Il entame alors une maîtrise en littérature québécoise pour se familiariser avec la langue et la culture d’ici. C’est là qu’il découvre des auteurs comme Hubert Aquin, Anne Hébert ou encore Michel Tremblay, qui lui laisse une forte impression avec ses Contes pour buveurs attardés.

De fil en aiguille, il commence à traduire du théâtre québécois en ukrainien, dans l’espoir d’une éventuelle réciprocité. Le théâtre russe prend à ses yeux beaucoup de place à Montréal, et il rêve que la dramaturgie ukrainienne sorte de l’ombre.

Mais les traductions n’iront que dans une direction.

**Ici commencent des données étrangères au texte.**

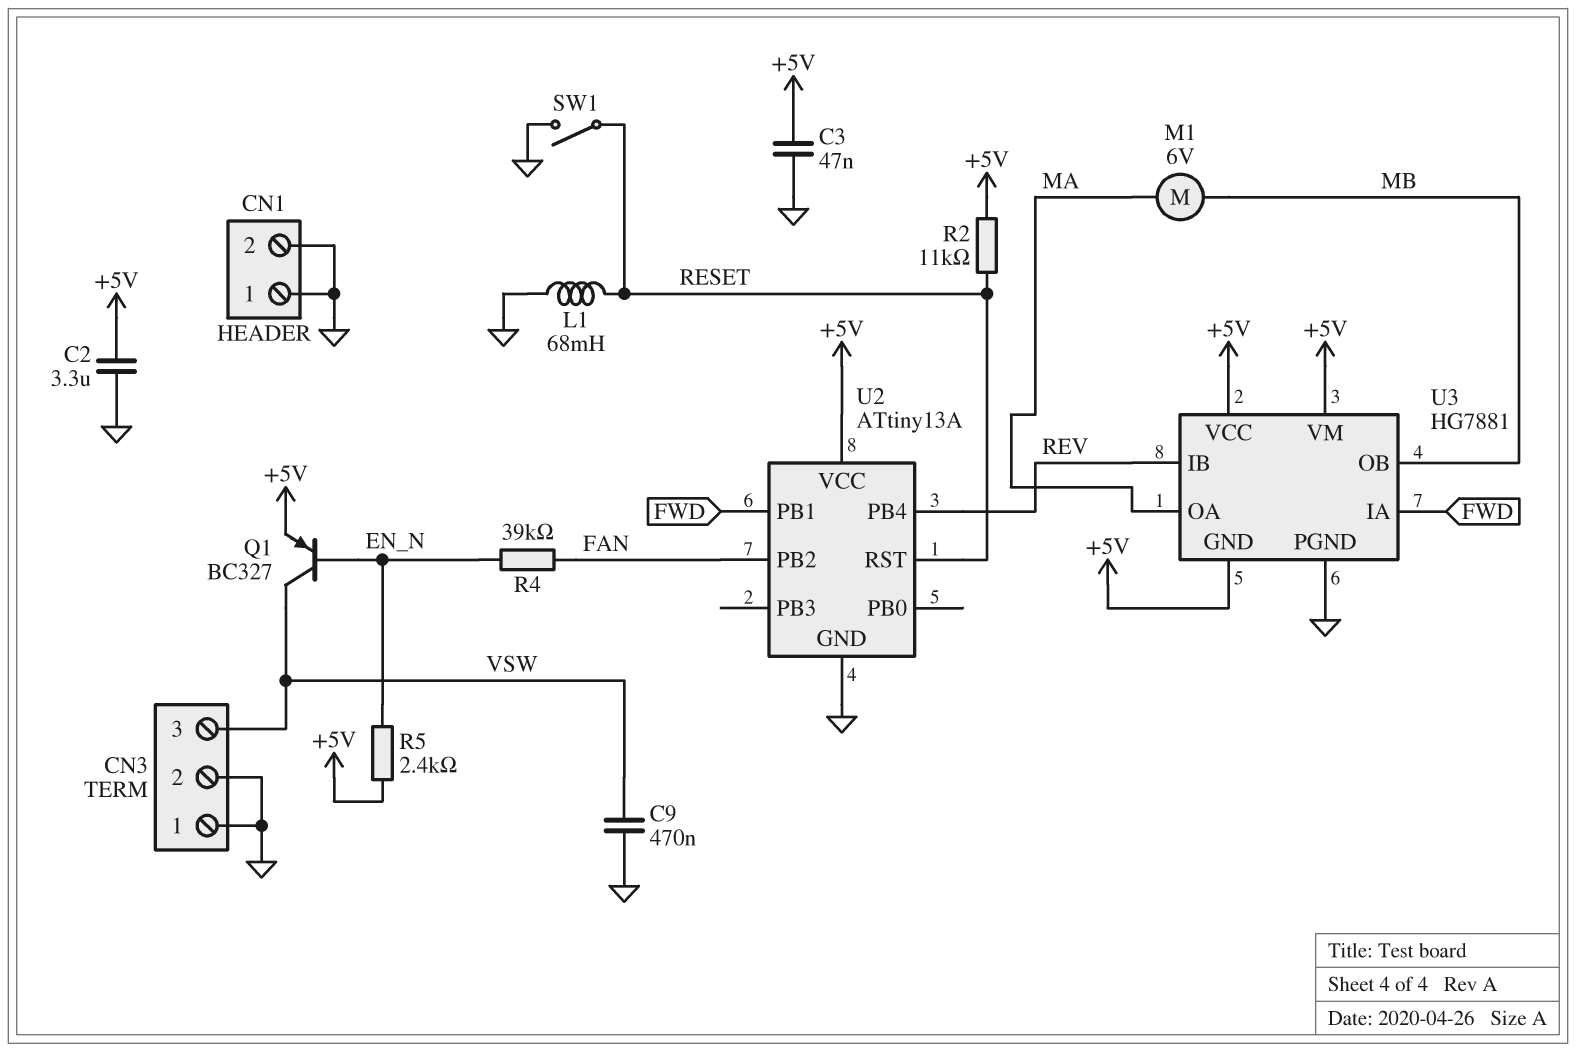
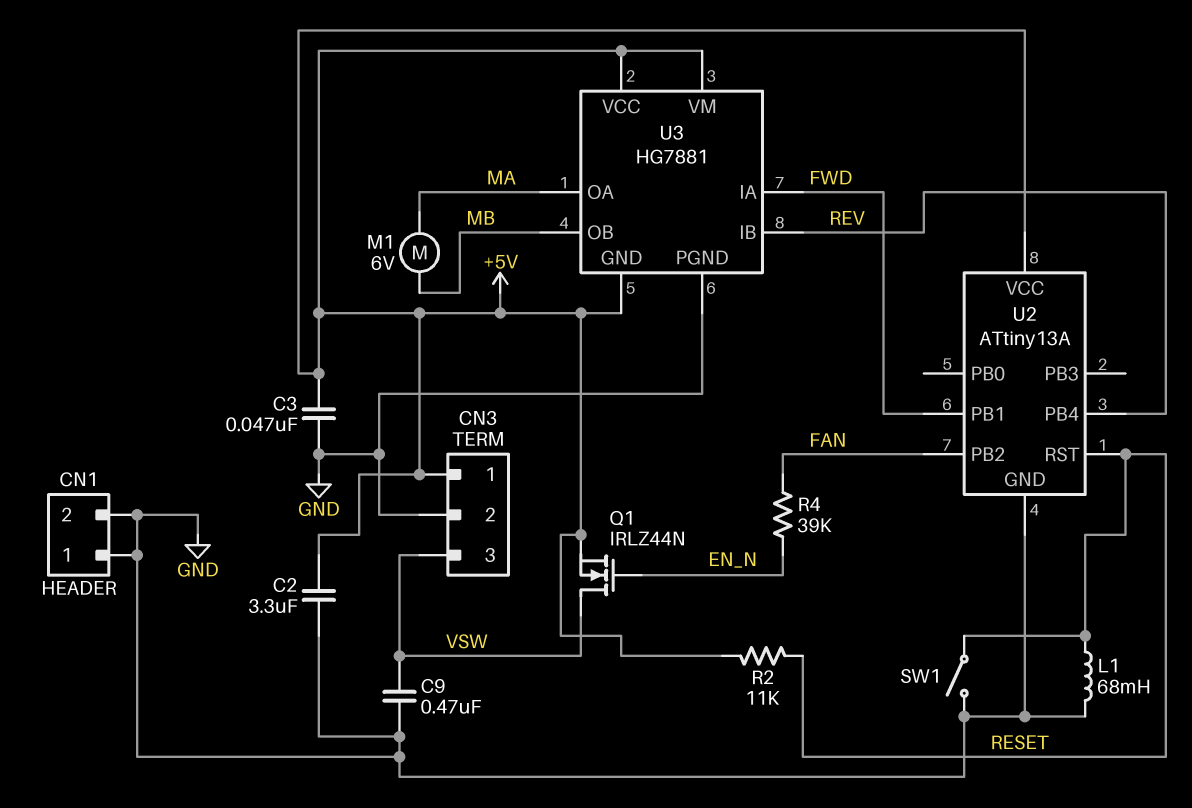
CN3 pin 1: GND -> +5V
Q1: PNP BC327 (B EN_N, C VSW, E +5V) -> NMOS IRLZ44N (G EN_N, D VSW, S +5V)
R5: 2.4k (+5V, EN_N) -> none

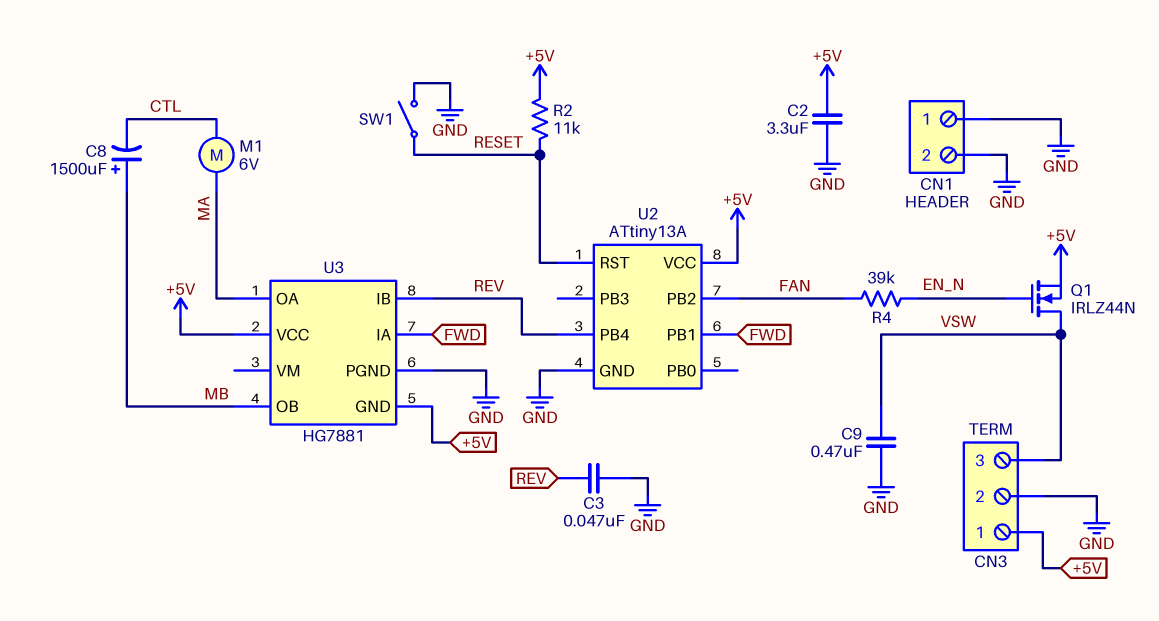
C3: 47nF (+5V, GND) -> 47nF (GND, REV)
C8: none -> 1500uF (plus MB, minus CTL)
L1: 68mH (GND, RESET) -> none
M1: motor 6V (MA, MB) -> motor 6V (CTL, MA)
U3 pin VM: +5V -> none

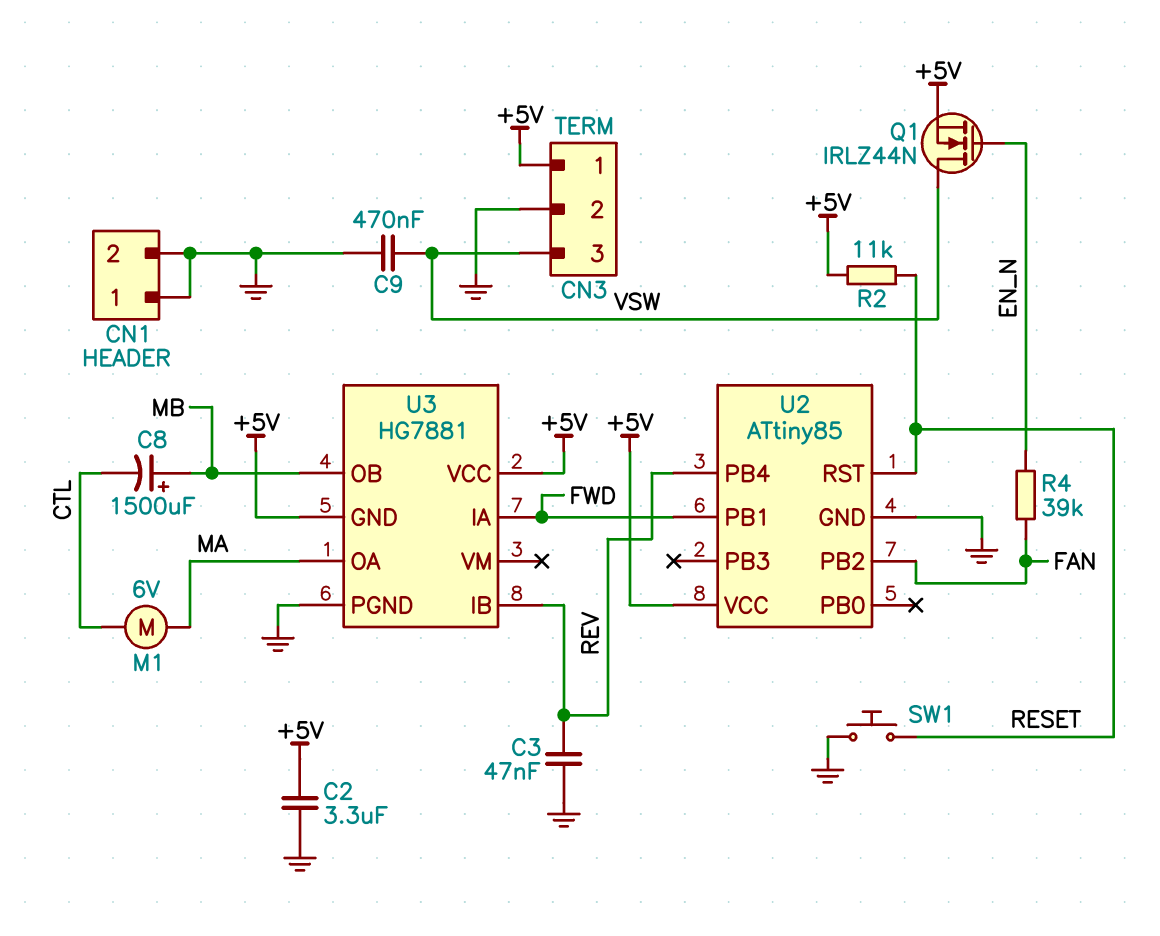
SW1: switch (GND, RESET) -> button (GND, RESET)
U2: ATtiny13A -> ATtiny85

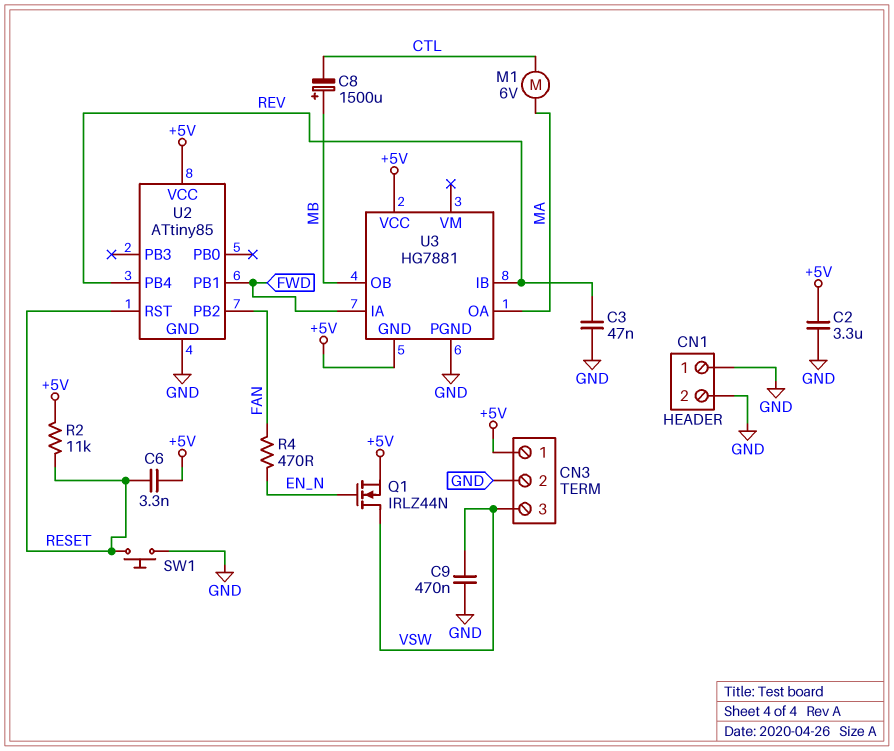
C6: none -> 3.3nF (+5V, RESET)
R4: 39k (EN_N, FAN) -> 470 (EN_N, FAN)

Du Québec vers l’Ukraine, point à la ligne. Un échange à « sens unique » qu’il déplore vivement.

« De l’Ukraine vers le Québec, c’est plus difficile, dit-il. Ici, la traduction, c’est de l’anglais vers le français, ou l’inverse. Il y a très peu de maisons d’édition québécoises qui publient des livres dans d’autres langues, et encore moins qui s’intéressent à l’Europe de l’Est. En Ukraine, on a moins peur de publier quelque chose d’inconnu. »

Le message est passé.

En attendant, Rostyslav Nyemtsev continue de jouer son rôle de passeur, en organisant des évènements littéraires ukrainiens à Montréal et en poursuivant ses traductions pour l’Ukraine. Un jour, il promet même de s’attaquer aux classiques comme Les belles-sœurs, de Michel Tremblay, et Un homme et son péché, de Claude-Henri Grignon. Du lourd.